■ **SET PROBLEM A**
Can you extract the part of the entries that opens with the line containing "order: Passeriformes" and closes with the last line of the entries, reproducing those lines verbatim, both ends included?

■ **TEXT EXTRACT**
- - - - - - -

Thank you, Lord, for this beautiful, messy, challenging, and sanctifying vocation of marriage. Come, Holy Spirit, and strengthen us in love as it is a daily (and sometimes minute by minute) choice to do so, help us to lean into joy by stepping into the sun dappled areas of our lives so we can feel your warmth amidst the shadows or areas of confusion, grant us calming quiet peace like the leaves softly fluttering in the warm summer breeze, provide us with buckets upon buckets overflowing with the refreshing waters of patience on a hot late May morning, help us to treat one another with kindness taking care to gently remove any gnarled or twisted underbrush, clear the path and give us the eyes to see goodness in one another and all around us - - take away any blinders, distrust, or "I can do it my own way" feelings so we can increase in mutual self giving love and reliance on you, Lord, and in one another because marriage takes three (you, Lord, my spouse, and me) and may we continue to always experience faithfulness with one another as husband and wife. Lord, teach us to be more like children and in their tender wide-eyed wonder way of looking at the world, help us to be gentle with the other's heart while also enflaming it to continue burning with love for you, Lord, as we daily strive toward and arrempt to help one another get to Heaven. May this be evident in our actions, including displaying self-control in picking up...and carrying...our crosses with humility and sacrificial love. Let us seek to embody all aspects of Galatians 5:22–23 both personally and within our marriage. Amen.

- - - - - - -

■ **MATERIAL FOR THIS EXERCISE**

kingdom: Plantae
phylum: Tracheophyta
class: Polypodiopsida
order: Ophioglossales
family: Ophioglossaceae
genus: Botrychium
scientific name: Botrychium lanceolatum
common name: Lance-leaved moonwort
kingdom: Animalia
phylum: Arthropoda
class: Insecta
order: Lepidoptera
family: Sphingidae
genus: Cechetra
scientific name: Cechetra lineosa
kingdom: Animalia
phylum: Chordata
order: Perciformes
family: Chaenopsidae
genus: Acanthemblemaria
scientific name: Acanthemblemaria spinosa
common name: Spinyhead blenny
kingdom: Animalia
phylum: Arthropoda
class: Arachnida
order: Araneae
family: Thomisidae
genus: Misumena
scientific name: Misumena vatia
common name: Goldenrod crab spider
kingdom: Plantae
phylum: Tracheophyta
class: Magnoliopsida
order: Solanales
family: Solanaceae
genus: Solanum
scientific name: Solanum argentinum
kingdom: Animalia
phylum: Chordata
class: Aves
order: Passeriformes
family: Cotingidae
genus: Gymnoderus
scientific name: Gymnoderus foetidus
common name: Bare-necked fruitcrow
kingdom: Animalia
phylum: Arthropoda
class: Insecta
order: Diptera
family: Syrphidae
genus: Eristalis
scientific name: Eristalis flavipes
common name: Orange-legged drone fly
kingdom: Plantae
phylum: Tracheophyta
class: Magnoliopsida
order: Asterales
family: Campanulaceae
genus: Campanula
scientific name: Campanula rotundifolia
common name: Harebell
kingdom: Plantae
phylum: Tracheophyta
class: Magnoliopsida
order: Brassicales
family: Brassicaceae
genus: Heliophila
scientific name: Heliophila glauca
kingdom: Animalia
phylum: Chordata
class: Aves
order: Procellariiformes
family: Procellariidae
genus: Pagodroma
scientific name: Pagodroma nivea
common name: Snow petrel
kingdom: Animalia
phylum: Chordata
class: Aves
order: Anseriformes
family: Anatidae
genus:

- - - - - - -

■ **SET PROBLEM B**
Copy the prayer for marriage word for word, in full.

■ **WRITTEN ANSWER A**
order: Passeriformes
family: Cotingidae
genus: Gymnoderus
scientific name: Gymnoderus foetidus
common name: Bare-necked fruitcrow
kingdom: Animalia
phylum: Arthropoda
class: Insecta
order: Diptera
family: Syrphidae
genus: Eristalis
scientific name: Eristalis flavipes
common name: Orange-legged drone fly
kingdom: Plantae
phylum: Tracheophyta
class: Magnoliopsida
order: Asterales
family: Campanulaceae
genus: Campanula
scientific name: Campanula rotundifolia
common name: Harebell
kingdom: Plantae
phylum: Tracheophyta
class: Magnoliopsida
order: Brassicales
family: Brassicaceae
genus: Heliophila
scientific name: Heliophila glauca
kingdom: Animalia
phylum: Chordata
class: Aves
order: Procellariiformes
family: Procellariidae
genus: Pagodroma
scientific name: Pagodroma nivea
common name: Snow petrel
kingdom: Animalia
phylum: Chordata
class: Aves
order: Anseriformes
family: Anatidae
genus:

■ **WRITTEN ANSWER B**
Thank you, Lord, for this beautiful, messy, challenging, and sanctifying vocation of marriage. Come, Holy Spirit, and strengthen us in love as it is a daily (and sometimes minute by minute) choice to do so, help us to lean into joy by stepping into the sun dappled areas of our lives so we can feel your warmth amidst the shadows or areas of confusion, grant us calming quiet peace like the leaves softly fluttering in the warm summer breeze, provide us with buckets upon buckets overflowing with the refreshing waters of patience on a hot late May morning, help us to treat one another with kindness taking care to gently remove any gnarled or twisted underbrush, clear the path and give us the eyes to see goodness in one another and all around us - - take away any blinders, distrust, or "I can do it my own way" feelings so we can increase in mutual self giving love and reliance on you, Lord, and in one another because marriage takes three (you, Lord, my spouse, and me) and may we continue to always experience faithfulness with one another as husband and wife. Lord, teach us to be more like children and in their tender wide-eyed wonder way of looking at the world, help us to be gentle with the other's heart while also enflaming it to continue burning with love for you, Lord, as we daily strive toward and arrempt to help one another get to Heaven. May this be evident in our actions, including displaying self-control in picking up...and carrying...our crosses with humility and sacrificial love. Let us seek to embody all aspects of Galatians 5:22–23 both personally and within our marriage. Amen.